Document segment
--

The naive way to answer this is to take the winner and run a significance test on it, as though it were the only rule you ever considered. This is wrong, and it is wrong in a way that will cost you real money, because the winner of a hundred-rule contest was selected for being lucky. Testing it as if it arrived unbidden from heaven is like testing whether the tallest person in a crowd of a thousand is unusually tall by comparing them to the average person. Of course they are. That is why you noticed them.

In 2000, Halbert White published a procedure that solves this properly. He called it the Reality Check, and the name is doing some work.

The problem: the winner's curse, formalised

The technical name for this is data snooping, and White's framing of it is precise.

The mistake is not that you searched. Searching is fine. Searching is what research is. The mistake is testing the winner of a search using a statistical test that assumes no search happened. The distribution of "the best result out of a hundred" is a very different animal from the distribution of "the result of one attempt," and if you use the wrong distribution you will call noise a discovery, reliably, forever.

What you actually need to know is this: if every single one of my hundred rules were worthless, how good would the best of them look anyway? That is your true benchmark. Only if your observed champion beats that do you have evidence of anything.

The obstacle is that this is a hard distribution to get at analytically, because your hundred rules are not independent. They are all trading the same underlying market, most of them are variations on each other, and their returns are tangled together in ways no formula is going to capture.

The key idea via analogy: run the tournament again, in a world with no talent

White's solution is to stop trying to derive the distribution and instead simulate it. And the way he simulates it is elegant.

Here is the intuition. You want to know what your best-of-a-hundred result would look like in a world where none of the rules had any skill. So build that world, out of your own data.

The tool is the bootstrap: you resample your historical return series, in blocks (to preserve the fact that financial returns are not independent from one day to the next), to create an artificial history that has the same statistical texture as the real one. Crucially, you do this in a way that strips out any genuine outperformance, so that in this artificial world, by construction, no rule has a real edge.

Then you run all one hundred rules on the artificial history, and you record the best score.

Then you do it again. And again. Thousands of times.

--

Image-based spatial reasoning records
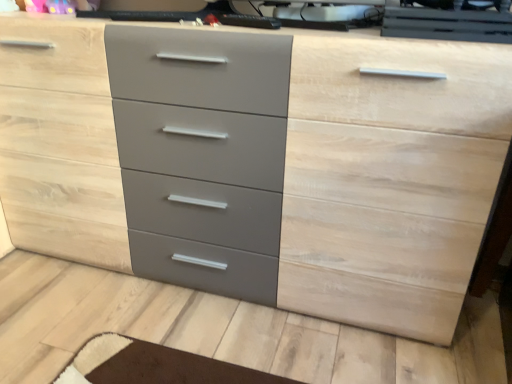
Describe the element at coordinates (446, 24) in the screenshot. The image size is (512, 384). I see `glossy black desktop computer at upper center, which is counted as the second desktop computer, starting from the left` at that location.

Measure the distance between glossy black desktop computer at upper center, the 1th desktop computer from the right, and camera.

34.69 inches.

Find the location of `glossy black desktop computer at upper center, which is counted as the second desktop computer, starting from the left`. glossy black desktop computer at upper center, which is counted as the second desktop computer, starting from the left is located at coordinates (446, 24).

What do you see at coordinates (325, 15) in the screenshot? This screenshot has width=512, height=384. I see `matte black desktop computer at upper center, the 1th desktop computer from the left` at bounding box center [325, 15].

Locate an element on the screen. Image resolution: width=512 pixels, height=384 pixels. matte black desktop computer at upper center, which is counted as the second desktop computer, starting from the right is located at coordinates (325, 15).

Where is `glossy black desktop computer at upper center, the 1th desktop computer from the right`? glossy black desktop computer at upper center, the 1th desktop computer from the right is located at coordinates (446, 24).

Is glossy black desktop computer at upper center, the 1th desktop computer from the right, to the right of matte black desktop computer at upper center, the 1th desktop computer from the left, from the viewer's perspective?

--

Actions to take
A – In the passage on data snooping, what name did Halbert White give the procedure he published in 2000?
B – Resume the passage on White's Reality Check after its final sentence.

Responses for each task
A – He called it the Reality Check.

B –
What you end up with is a distribution: "here is what the best-of-a-hundred score looks like when nobody has any skill." Now you take your real champion's score and see where it falls in that distribution. If your real winner scored better than, say, 99% of the fake winners, you have evidence. If it lands in the middle of the pack, you have discovered nothing, and you have been very close to funding a coin flip.

The analogy: you are running your tournament again and again in a world where every competitor is a fraud, and asking how impressive the winner of that tournament tends to look. Your real winner has to beat those fakes, not the average competitor.

The critical design choice, and the reason the procedure works, is that all one hundred rules are resampled together, on the same artificial histories. This automatically preserves all the messy correlations between them. If ninety of your rules are basically the same rule with different parameters, the bootstrap knows, because they will move together in the fake worlds just as they do in the real one. You never have to model that correlation. It comes along for free.

Why it mattered

  • It gave data snooping a cure, not just a name. People had complained about data mining in finance for years. White handed them a procedure that produces a p-value you can defend.
  • It was immediately turned on the industry's sacred cows. Within a year, Sullivan, Timmermann and White applied the Reality Check to the entire universe of technical trading rules on a century of Dow data, and the results were sobering.
  • It taught the profession to think in terms of the whole search space. The deepest contribution is conceptual: your unit of analysis is not the strategy you liked, it is the universe of strategies you could have liked. That reframing underlies everything that came after, including the Deflated Sharpe Ratio and the multiple-testing corrections in the factor literature.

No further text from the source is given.